* **TASK**:
Pull out the rows starting at the one containing "right wrist: (303, 284, -14)" and ending at the one containing "right ankle: (304, 490, -2)", including both, and copy them unchanged.

* **DATA PROVIDED**:
* * * *
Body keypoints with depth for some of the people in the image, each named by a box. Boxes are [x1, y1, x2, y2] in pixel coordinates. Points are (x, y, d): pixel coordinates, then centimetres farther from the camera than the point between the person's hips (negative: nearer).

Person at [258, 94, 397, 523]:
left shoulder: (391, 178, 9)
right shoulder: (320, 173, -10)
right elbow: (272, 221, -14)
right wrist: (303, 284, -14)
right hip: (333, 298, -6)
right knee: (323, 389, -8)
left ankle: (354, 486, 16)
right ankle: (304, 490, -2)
* * * *
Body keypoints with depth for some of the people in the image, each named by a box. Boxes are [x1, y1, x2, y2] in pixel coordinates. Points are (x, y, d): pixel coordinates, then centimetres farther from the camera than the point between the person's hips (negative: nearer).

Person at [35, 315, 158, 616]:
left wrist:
* * * *
* **WRITTEN ANSWER**:
right wrist: (303, 284, -14)
right hip: (333, 298, -6)
right knee: (323, 389, -8)
left ankle: (354, 486, 16)
right ankle: (304, 490, -2)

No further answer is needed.